Depending on how you installed nuclei, be sure to add it to your $PATH:

PATH=~/go/bin/:$PATH

We're now ready to go!

▶ cscli hubtest run my-vuln --appsec
INFO[2023-12-21 16:43:28] Running test 'my-vuln'
INFO[2023-12-21 16:43:30] Appsec test my-vuln succeeded
INFO[2023-12-21 16:43:30] Test 'my-vuln' passed successfully (0 assertions)
──────────────────
 Test      Result
──────────────────
 my-vuln   ✅
──────────────────

Congrats to you, you are now ready to make your contribution available to the crowd! Head to our github repository, and open a PR (including the tests).

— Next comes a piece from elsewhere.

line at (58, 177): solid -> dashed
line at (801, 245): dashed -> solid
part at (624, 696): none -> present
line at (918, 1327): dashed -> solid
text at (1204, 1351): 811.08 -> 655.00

Troubleshooting your tests

Things didn't work as intended?

Startup errors

If your test doesn't work, chances are that something prevented it to run.

1. nuclei isn't in the standard PATH

You will see an error message such as: ERRO[2023-12-21 16:43:16] Appsec test my-vuln failed: exec: "nuclei": executable file not found in $PATH.

2. your nuclei template isn't valid

WARN[2023-12-21 16:50:33] Error running nuclei: exit status 1
WARN[2023-12-21 16:50:33] Stdout saved to /.../my-vuln-1703173832_stdout.txt
WARN[2023-12-21 16:50:33] Stderr saved to /.../my-vuln-1703173832_stderr.txt
WARN[2023-12-21 16:50:33] Nuclei generated output saved to /.../my-vuln-1703173832.json

note that you can always run your nuclei template "manually" to debug it: nuclei -t path/to/my-vuln.yaml -u target

3. your AppSec rule isn't valid

You will see crowdsec fataling at startup:

time="2023-12-21 15:42:10" level=info msg="loading inband rule crowdsecurity/*" component=appsec_config name=appsec-test type=appsec
time="2023-12-21 15:42:10" level=error msg="unable to convert rule crowdsecurity/my-vuln : unknown zone 'BODY'" component=appsec_collection_loader name=appsec-test type=appsec
time="2023-12-21 15:42:10" level=fatal msg="crowdsec init: while loading acquisition config: while configuring datasource of type AppSec fro...

Inspecting runtime logs

In case of a test failure, do not delete the .appsec-tests/<test_name>/runtime/ folder.

Rather, inspect the files inside the .appsec-tests/<test_name>/runtime/ folder:

• <test_name>-<timestamp>_[stderr|stdout].txt: These files have the output from the nuclei command. They show the response of the request, which may suggest that the request was not blocked.
• log/crowdsec.log: This log file is from the crowdsec that was started by cscli hubtest. Here, you might find errors related to CrowdSec, like problems starting or loading the AppSec Component.